Extracted page text data –
..........

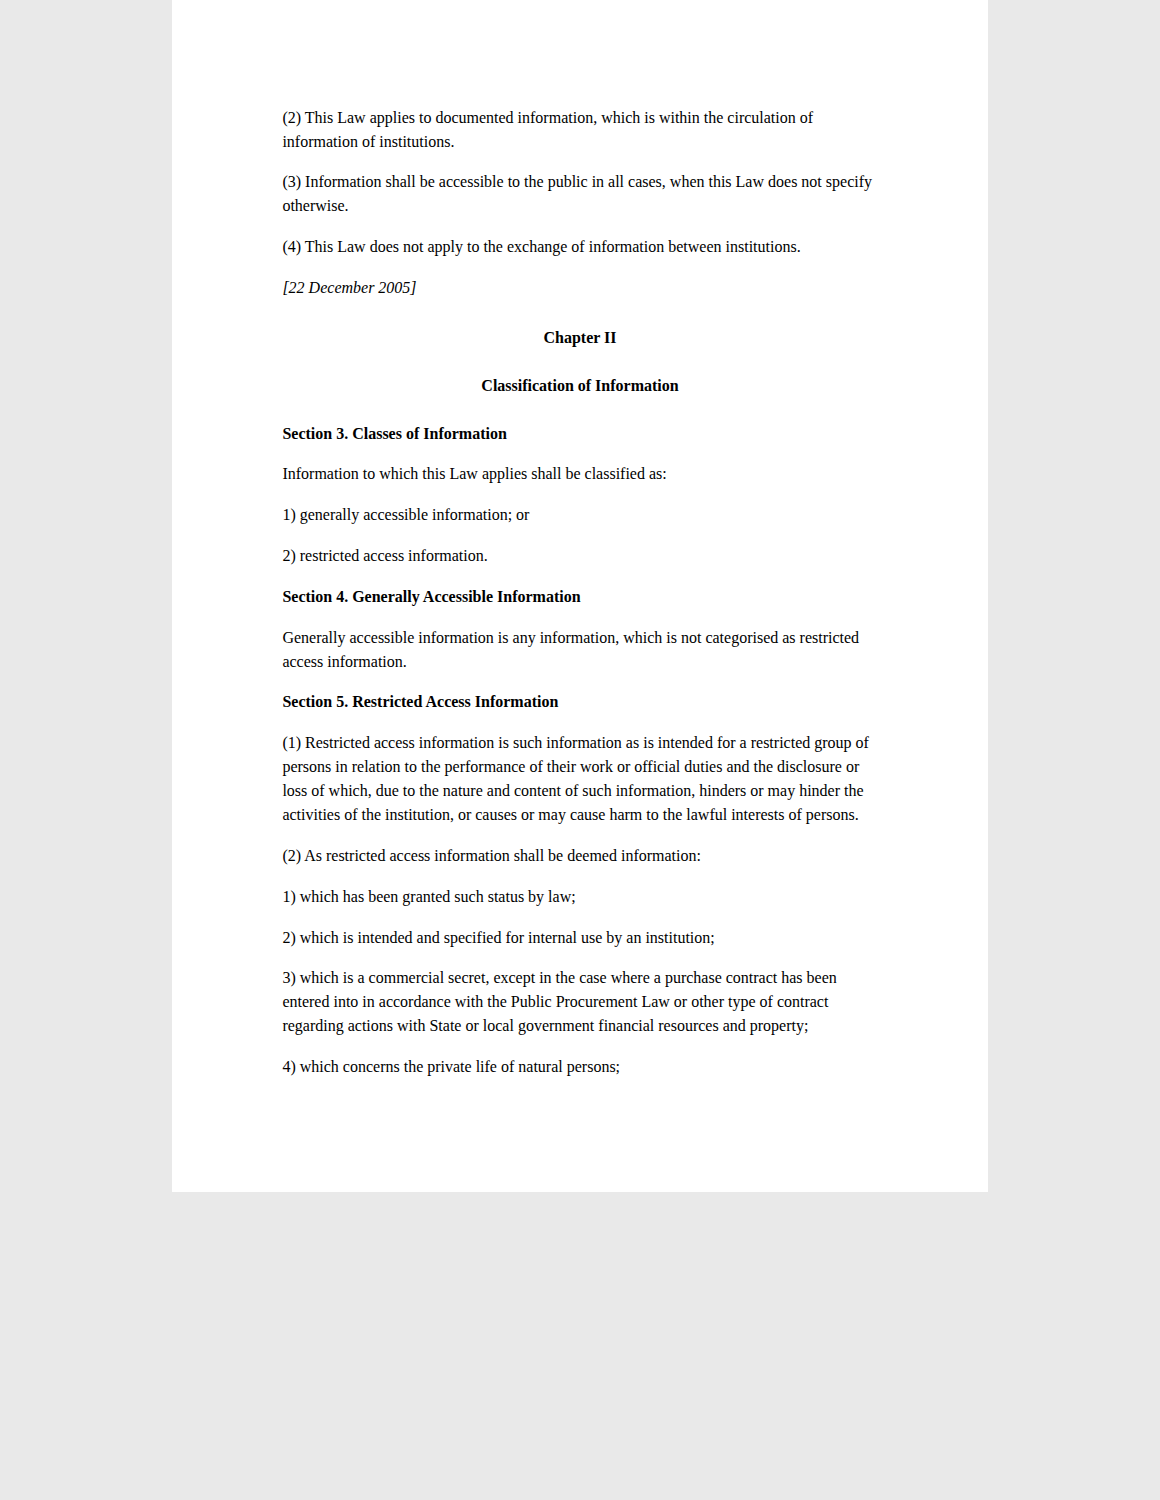(2) This Law applies to documented information, which is within the circulation of information of institutions.
(3) Information shall be accessible to the public in all cases, when this Law does not specify otherwise.
(4) This Law does not apply to the exchange of information between institutions.
[22 December 2005]
Chapter II
Classification of Information
Section 3. Classes of Information
Information to which this Law applies shall be classified as:
1) generally accessible information; or
2) restricted access information.
Section 4. Generally Accessible Information
Generally accessible information is any information, which is not categorised as restricted access information.
Section 5. Restricted Access Information
(1) Restricted access information is such information as is intended for a restricted group of persons in relation to the performance of their work or official duties and the disclosure or loss of which, due to the nature and content of such information, hinders or may hinder the activities of the institution, or causes or may cause harm to the lawful interests of persons.
(2) As restricted access information shall be deemed information:
1) which has been granted such status by law;
2) which is intended and specified for internal use by an institution;
3) which is a commercial secret, except in the case where a purchase contract has been entered into in accordance with the Public Procurement Law or other type of contract regarding actions with State or local government financial resources and property;
4) which concerns the private life of natural persons;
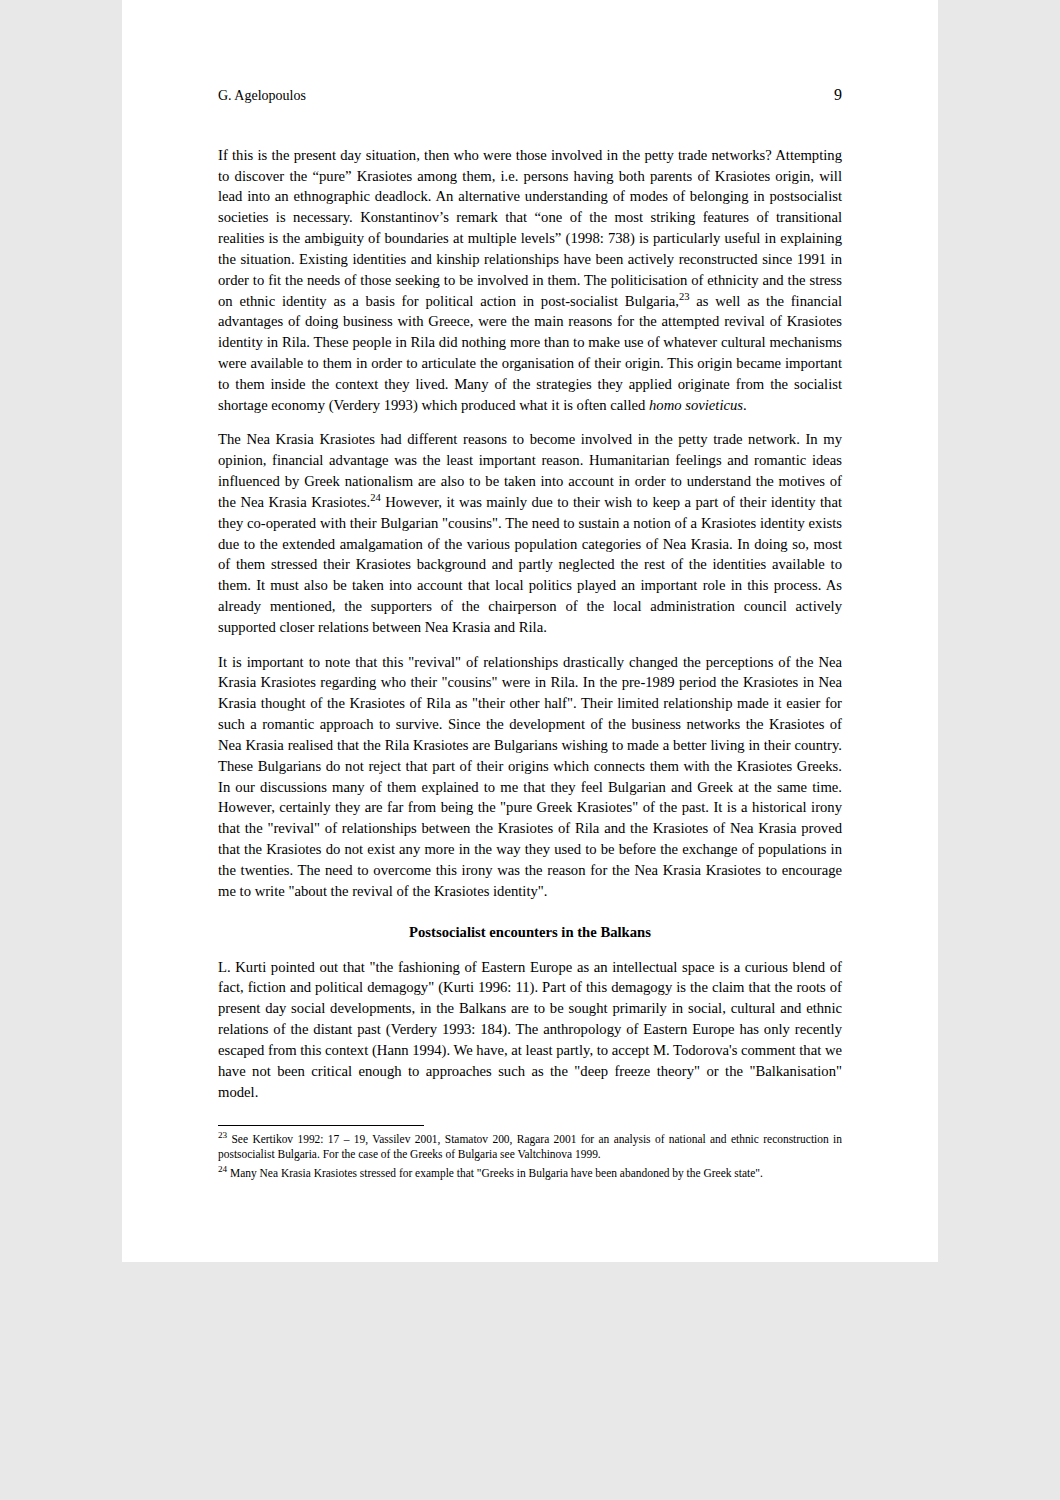G. Agelopoulos 9
If this is the present day situation, then who were those involved in the petty trade networks? Attempting to discover the “pure” Krasiotes among them, i.e. persons having both parents of Krasiotes origin, will lead into an ethnographic deadlock. An alternative understanding of modes of belonging in postsocialist societies is necessary. Konstantinov’s remark that “one of the most striking features of transitional realities is the ambiguity of boundaries at multiple levels” (1998: 738) is particularly useful in explaining the situation. Existing identities and kinship relationships have been actively reconstructed since 1991 in order to fit the needs of those seeking to be involved in them. The politicisation of ethnicity and the stress on ethnic identity as a basis for political action in post-socialist Bulgaria,23 as well as the financial advantages of doing business with Greece, were the main reasons for the attempted revival of Krasiotes identity in Rila. These people in Rila did nothing more than to make use of whatever cultural mechanisms were available to them in order to articulate the organisation of their origin. This origin became important to them inside the context they lived. Many of the strategies they applied originate from the socialist shortage economy (Verdery 1993) which produced what it is often called homo sovieticus.
The Nea Krasia Krasiotes had different reasons to become involved in the petty trade network. In my opinion, financial advantage was the least important reason. Humanitarian feelings and romantic ideas influenced by Greek nationalism are also to be taken into account in order to understand the motives of the Nea Krasia Krasiotes.24 However, it was mainly due to their wish to keep a part of their identity that they co-operated with their Bulgarian "cousins". The need to sustain a notion of a Krasiotes identity exists due to the extended amalgamation of the various population categories of Nea Krasia. In doing so, most of them stressed their Krasiotes background and partly neglected the rest of the identities available to them. It must also be taken into account that local politics played an important role in this process. As already mentioned, the supporters of the chairperson of the local administration council actively supported closer relations between Nea Krasia and Rila.
It is important to note that this "revival" of relationships drastically changed the perceptions of the Nea Krasia Krasiotes regarding who their "cousins" were in Rila. In the pre-1989 period the Krasiotes in Nea Krasia thought of the Krasiotes of Rila as "their other half". Their limited relationship made it easier for such a romantic approach to survive. Since the development of the business networks the Krasiotes of Nea Krasia realised that the Rila Krasiotes are Bulgarians wishing to made a better living in their country. These Bulgarians do not reject that part of their origins which connects them with the Krasiotes Greeks. In our discussions many of them explained to me that they feel Bulgarian and Greek at the same time. However, certainly they are far from being the "pure Greek Krasiotes" of the past. It is a historical irony that the "revival" of relationships between the Krasiotes of Rila and the Krasiotes of Nea Krasia proved that the Krasiotes do not exist any more in the way they used to be before the exchange of populations in the twenties. The need to overcome this irony was the reason for the Nea Krasia Krasiotes to encourage me to write "about the revival of the Krasiotes identity".
Postsocialist encounters in the Balkans
L. Kurti pointed out that "the fashioning of Eastern Europe as an intellectual space is a curious blend of fact, fiction and political demagogy" (Kurti 1996: 11). Part of this demagogy is the claim that the roots of present day social developments, in the Balkans are to be sought primarily in social, cultural and ethnic relations of the distant past (Verdery 1993: 184). The anthropology of Eastern Europe has only recently escaped from this context (Hann 1994). We have, at least partly, to accept M. Todorova's comment that we have not been critical enough to approaches such as the "deep freeze theory" or the "Balkanisation" model.
23 See Kertikov 1992: 17 – 19, Vassilev 2001, Stamatov 200, Ragara 2001 for an analysis of national and ethnic reconstruction in postsocialist Bulgaria. For the case of the Greeks of Bulgaria see Valtchinova 1999.
24 Many Nea Krasia Krasiotes stressed for example that "Greeks in Bulgaria have been abandoned by the Greek state".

..........

Both ends included, copy word for word the lines from the top of the entries above through the line with "Section 5. Restricted Access Information". No pictures.

Task result –
(2) This Law applies to documented information, which is within the circulation of information of institutions.
(3) Information shall be accessible to the public in all cases, when this Law does not specify otherwise.
(4) This Law does not apply to the exchange of information between institutions.
[22 December 2005]
Chapter II
Classification of Information
Section 3. Classes of Information
Information to which this Law applies shall be classified as:
1) generally accessible information; or
2) restricted access information.
Section 4. Generally Accessible Information
Generally accessible information is any information, which is not categorised as restricted access information.
Section 5. Restricted Access Information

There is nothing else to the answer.